(Beginning of Extract provided)
My grandparents married in 1910, as I noted previously. They had 5 children beginning with Marcel. Mother's notes tell some good things about each of them. I recall him to have been a rather quiet person. His wife made up for this. He was a talented artist, but worked in a setting that probably did not really utilize his talent. Mother was the second. She was beautiful as were all of the girls. Mother's looked very much like her mother. She was a good person. Wilma did not have a good first marriage. She seemed to have a zest for life. I always enjoyed visiting with her. Marge seemed to be sick a lot. And Bud was quite a bud. a real hairy guy. I enjoyed them all. They had a total of 12 children.
I hold my grandmother in high regard. She was left in 1924 with 5 small children. There was no social security. I doubt there was much help from the Dillards or from the Swopes. I recall her telling about significant amounts that folks owed on their store bills to Hiram, which were never paid. She married a cousin, Gus Ream, the following year. It was likely a match of convenience. Both had children. His first wife had died. He had recently divorced the second. It did not work well. They separated in the mid 1930s. She ran a rooming house in the 300 block of South Mass, across from the old Post Office for the next 30 years. She was a sweet woman. Struggled to get by. Proud. Independent. Gus would come to visit, but he was usually drunk. They divorced in the late 1940s just prior to his death. Grandmother died in 1969. My mother had a trip scheduled overseas and with the support of her siblings she went ahead and took the trip. Now all of her children have died. One of the grandchildren has also died.
(End of Extract provided)
(Beginning of Data records)
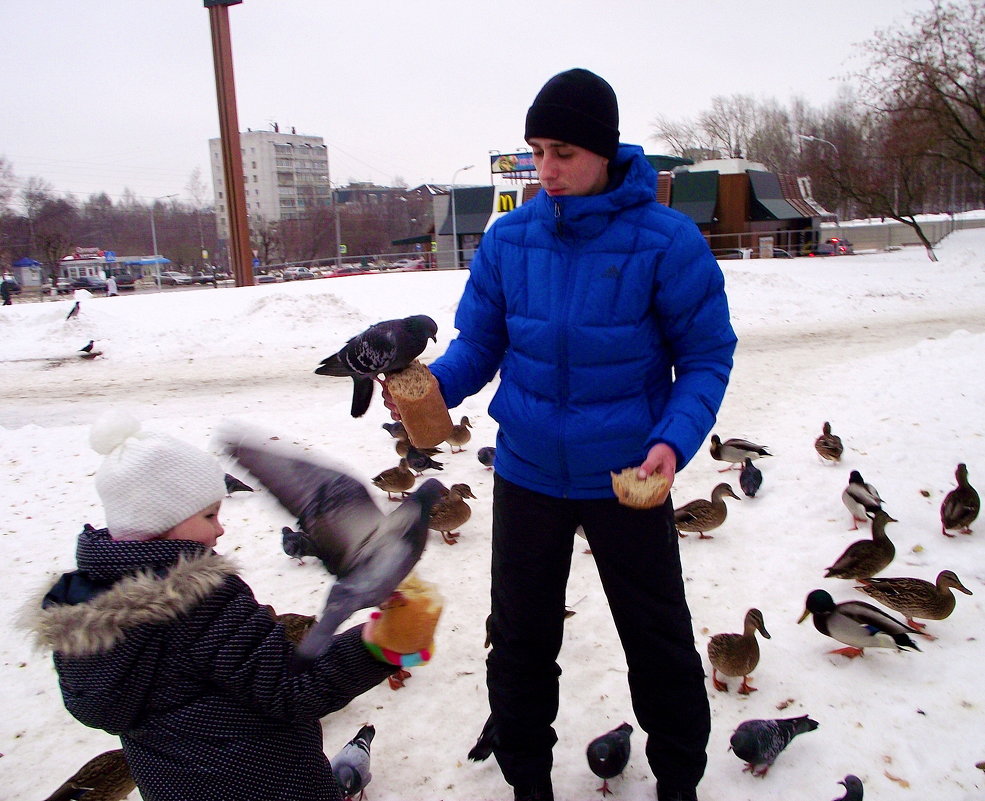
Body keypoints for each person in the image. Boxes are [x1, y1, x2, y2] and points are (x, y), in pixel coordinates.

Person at [400, 68, 736, 801]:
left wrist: (672, 441)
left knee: (656, 640)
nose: (546, 169)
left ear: (604, 151)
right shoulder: (510, 237)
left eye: (562, 152)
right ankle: (528, 784)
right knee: (519, 644)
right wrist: (425, 390)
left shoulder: (664, 240)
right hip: (526, 472)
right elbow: (477, 345)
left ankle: (678, 781)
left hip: (628, 475)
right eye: (535, 151)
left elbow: (706, 356)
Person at [29, 411, 437, 801]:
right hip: (271, 786)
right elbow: (289, 690)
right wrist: (378, 645)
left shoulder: (88, 617)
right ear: (160, 522)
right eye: (209, 515)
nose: (220, 527)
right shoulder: (200, 603)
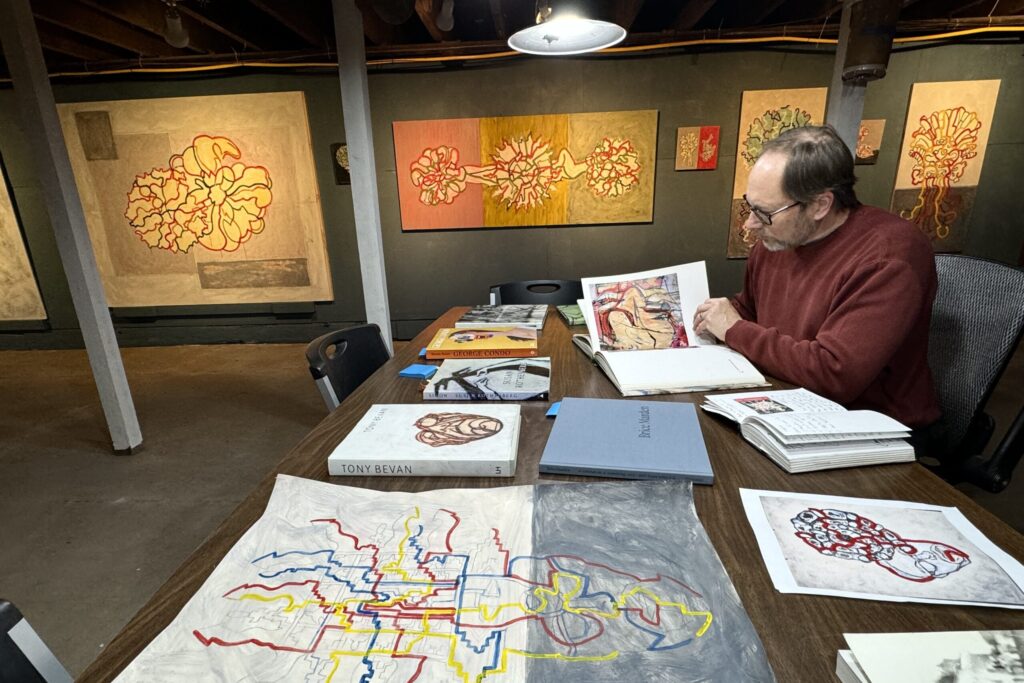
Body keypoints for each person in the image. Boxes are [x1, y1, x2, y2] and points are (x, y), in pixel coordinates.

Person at [693, 125, 940, 430]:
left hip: (868, 424)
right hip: (790, 396)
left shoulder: (890, 255)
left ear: (820, 205)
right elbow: (748, 312)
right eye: (750, 206)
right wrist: (711, 319)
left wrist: (734, 329)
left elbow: (835, 373)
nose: (750, 224)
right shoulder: (777, 239)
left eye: (765, 213)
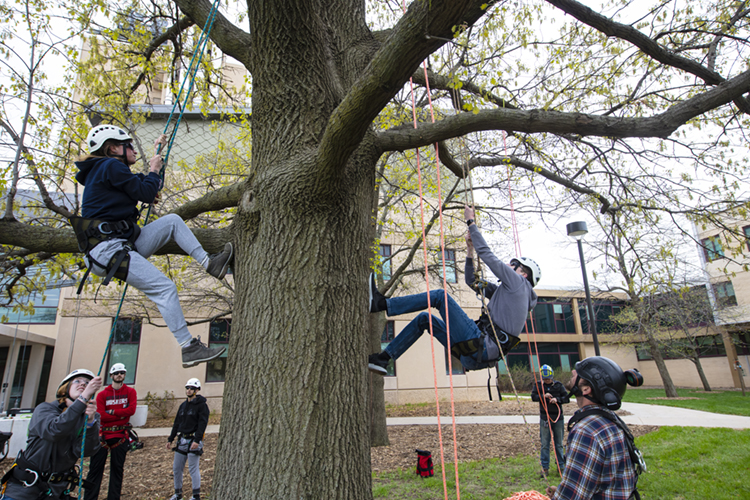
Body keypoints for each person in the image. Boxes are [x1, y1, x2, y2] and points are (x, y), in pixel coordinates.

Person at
(End of Data records)
> _Your goal_
Rewrite the family history starting with "My grandparents married" and going on through "of 12 children.", putting "love of life" in place of "zest for life".

> _Your response_
My grandparents married in 1910, as I noted previously. They had 5 children beginning with Marcel. Mother's notes tell some good things about each of them. I recall him to have been a rather quiet person. His wife made up for this. He was a talented artist, but worked in a setting that probably did not really utilize his talent. Mother was the second. She was beautiful as were all of the girls. Mother's looked very much like her mother. She was a good person. Wilma did not have a good first marriage. She seemed to have a love of life. I always enjoyed visiting with her. Marge seemed to be sick a lot. And Bud was quite a bud. a real hairy guy. I enjoyed them all. They had a total of 12 children.